This is very annoying for me too. I love the iBooks app, but I've bought far more books from Amazon instead (and a fair number of Nook books as well) just so I can read them on my laptops.
I don't even have a Kindle, but I've a ton of Kindle books and read them on my laptops as well as on iOS devices. I'm sure Amazon will forgive me skipping their hardware, since I could paper my livingroom walls with receipts from them for all kinds of stuff.
I do have and like a Nook tablet, but the fact that the books can also be read by a Nook reading app on other devices including a laptop was a VERY big factor in that purchase, which I made while I waited for Apple to bring the iPad mini. Now that Apple's mini is here I'm still buying books from the other two guys and using their apps to read them WHEREVER I LIKE.
Using a book on a laptop is much handier if I want to reference it while working out an adaptation of quilt design, for instance, in which case I'm likely also to have multiple other windows open in multiple other apps. "Don't try this yet on your tablet..." When I do something like that, I might be using several types of calculator, some inventory database pages, some spreadsheets, a browser tuned into a fabric supplier etc.-- as well as having a digital reader open to show me a quilt pattern in an ebook. Sure I can prop up an iPad next to the laptop with the ebook open in it, but it's more work, less convenient, and why should I do that when I can buy the Amazon or Nook book instead and use the Kindle or Nook reader application.
This topic makes me crazy when I let it get to me. Some say the no-laptop-iBook thing is because Apple can protect its DRM better that way or something.
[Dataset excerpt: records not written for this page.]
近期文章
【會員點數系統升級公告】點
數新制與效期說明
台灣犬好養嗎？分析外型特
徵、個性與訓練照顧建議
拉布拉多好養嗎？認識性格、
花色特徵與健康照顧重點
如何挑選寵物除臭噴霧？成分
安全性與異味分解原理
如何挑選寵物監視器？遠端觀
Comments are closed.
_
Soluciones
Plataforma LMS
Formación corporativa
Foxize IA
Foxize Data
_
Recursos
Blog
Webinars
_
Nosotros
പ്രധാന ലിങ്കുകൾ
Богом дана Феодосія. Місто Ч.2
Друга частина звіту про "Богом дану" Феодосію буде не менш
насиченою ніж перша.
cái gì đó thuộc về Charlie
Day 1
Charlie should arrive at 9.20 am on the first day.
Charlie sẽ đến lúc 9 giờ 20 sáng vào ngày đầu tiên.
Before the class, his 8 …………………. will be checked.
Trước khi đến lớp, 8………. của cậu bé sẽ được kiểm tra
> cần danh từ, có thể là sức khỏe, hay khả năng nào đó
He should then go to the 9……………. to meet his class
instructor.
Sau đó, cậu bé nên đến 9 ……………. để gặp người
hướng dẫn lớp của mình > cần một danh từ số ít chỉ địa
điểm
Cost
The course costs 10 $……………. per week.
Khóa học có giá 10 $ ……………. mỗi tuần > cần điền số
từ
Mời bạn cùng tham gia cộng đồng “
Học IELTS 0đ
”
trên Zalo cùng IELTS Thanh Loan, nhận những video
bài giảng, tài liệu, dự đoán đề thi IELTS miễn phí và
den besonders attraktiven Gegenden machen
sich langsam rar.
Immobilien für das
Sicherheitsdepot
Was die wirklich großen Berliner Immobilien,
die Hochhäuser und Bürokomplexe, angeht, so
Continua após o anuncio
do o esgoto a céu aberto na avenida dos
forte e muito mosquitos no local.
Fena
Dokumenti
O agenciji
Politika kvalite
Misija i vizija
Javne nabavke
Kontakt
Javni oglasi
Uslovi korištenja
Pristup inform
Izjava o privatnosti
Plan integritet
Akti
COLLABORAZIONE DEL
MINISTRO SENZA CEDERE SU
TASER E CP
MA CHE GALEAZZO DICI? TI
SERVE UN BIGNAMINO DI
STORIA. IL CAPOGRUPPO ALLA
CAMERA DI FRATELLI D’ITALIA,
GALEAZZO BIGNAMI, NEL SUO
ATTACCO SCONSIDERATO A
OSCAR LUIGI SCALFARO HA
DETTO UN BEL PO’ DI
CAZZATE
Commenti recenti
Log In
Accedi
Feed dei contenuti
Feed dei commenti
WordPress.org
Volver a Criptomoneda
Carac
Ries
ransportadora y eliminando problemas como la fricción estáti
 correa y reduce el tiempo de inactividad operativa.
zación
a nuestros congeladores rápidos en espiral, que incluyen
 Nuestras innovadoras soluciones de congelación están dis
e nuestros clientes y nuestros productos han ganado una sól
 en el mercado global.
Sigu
Well go for it, Apple, but I don't steal books, and the ones I have from B&N and Amazon are not DRM-free, I paid for them and I observe their terms and conditions, but I enjoy using them on my laptops sometimes, and appreciate being able to do so.
I rather suppose this complaint is like spitting into the wind. After all this time, I have come to believe that Apple just considers revenue from ebook sales pretty optional.